Hopkins Mayor Patrick Hanlon kept the big secret for months. But on Tuesday he announced with pomp and circumstance that when he says "Historic Hopkins," he really means it.
The city's Mainstreet, from 8th to 11th avenues, is now officially listed on the National Register of Historic Places — a designation made in January but kept under wraps until an outdoor celebration could be held downtown with live music and dozens of proud residents alongside U.S. Reps. Dean Phillips and Ilhan Omar.
"This designation is more than honoring buildings. It's honoring the people and their stories," Hanlon said. "Those historic stories are taking place every day here in Hopkins and these buildings are the markers of our memories, of our time together and the people of Hopkins."

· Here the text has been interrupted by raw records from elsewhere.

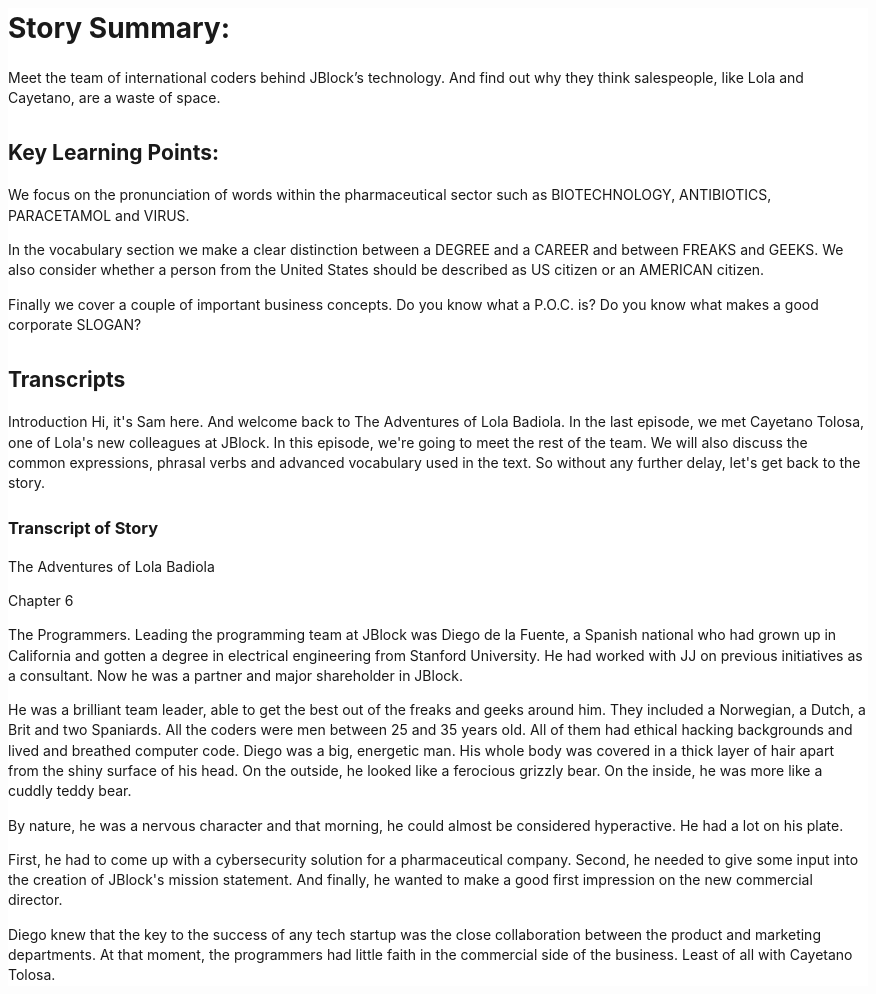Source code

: # Story Summary:

Meet the team of international coders behind JBlock’s technology. And find out why they think salespeople, like Lola and Cayetano, are a waste of space.

## Key Learning Points:

We focus on the pronunciation of words within the pharmaceutical sector such as BIOTECHNOLOGY, ANTIBIOTICS, PARACETAMOL and VIRUS.

In the vocabulary section we make a clear distinction between a DEGREE and a CAREER and between FREAKS and GEEKS. We also consider whether a person from the United States should be described as US citizen or an AMERICAN citizen.

Finally we cover a couple of important business concepts. Do you know what a P.O.C. is? Do you know what makes a good corporate SLOGAN?

## Transcripts
Introduction
Hi, it's Sam here. And welcome back to The Adventures of Lola Badiola. In the last episode, we met Cayetano Tolosa, one of Lola's new colleagues at JBlock. In this episode, we're going to meet the rest of the team. We will also discuss the common expressions, phrasal verbs and advanced vocabulary used in the text. So without any further delay, let's get back to the story.

### Transcript of Story

The Adventures of Lola Badiola

Chapter 6

The Programmers. Leading the programming team at JBlock was Diego de la Fuente, a Spanish national who had grown up in California and gotten a degree in electrical engineering from Stanford University. He had worked with JJ on previous initiatives as a consultant. Now he was a partner and major shareholder in JBlock.

He was a brilliant team leader, able to get the best out of the freaks and geeks around him. They included a Norwegian, a Dutch, a Brit and two Spaniards. All the coders were men between 25 and 35 years old. All of them had ethical hacking backgrounds and lived and breathed computer code. Diego was a big, energetic man. His whole body was covered in a thick layer of hair apart from the shiny surface of his head. On the outside, he looked like a ferocious grizzly bear. On the inside, he was more like a cuddly teddy bear.

By nature, he was a nervous character and that morning, he could almost be considered hyperactive. He had a lot on his plate.

First, he had to come up with a cybersecurity solution for a pharmaceutical company. Second, he needed to give some input into the creation of JBlock's mission statement. And finally, he wanted to make a good first impression on the new commercial director.

Diego knew that the key to the success of any tech startup was the close collaboration between the product and marketing departments. At that moment, the programmers had little faith in the commercial side of the business. Least of all with Cayetano Tolosa.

The Hopkins Historical Society and Minnesota Department of Transportation proposed Mainstreet for the National Register in November, applying to the U.S. Department of Interior. They were notified Jan. 19 that the commercial district, which includes 32 buildings, has been recognized by the federal government for its significance in American history, architecture, archaeology, engineering and culture.
"This was not just any small town Main Street," said Hopkins Historical Society President Mary Romportl. "This was an Amazon of building business districts. This street sold everything."
Hopkins, incorporated in 1893 as the village of West Minneapolis, was a freight rail hub with streetcars that went downtown 50 times a day, Romportl said. The city's first doctor, Catherine Burnes, was the first woman to receive a medical degree from the University of Minnesota. Hopkins native Archie Miller, Minnesota's lieutenant governor during World War II, practiced law on Mainstreet for many years.
And Hopkins was the nation's raspberry capital in its peak years, she said, shipping out berries by the boxcar load.
The commercial district was a regional agricultural, industrial and commercial center that was closely tied to the Minneapolis Threshing Machine Co., which later become Minneapolis-Moline.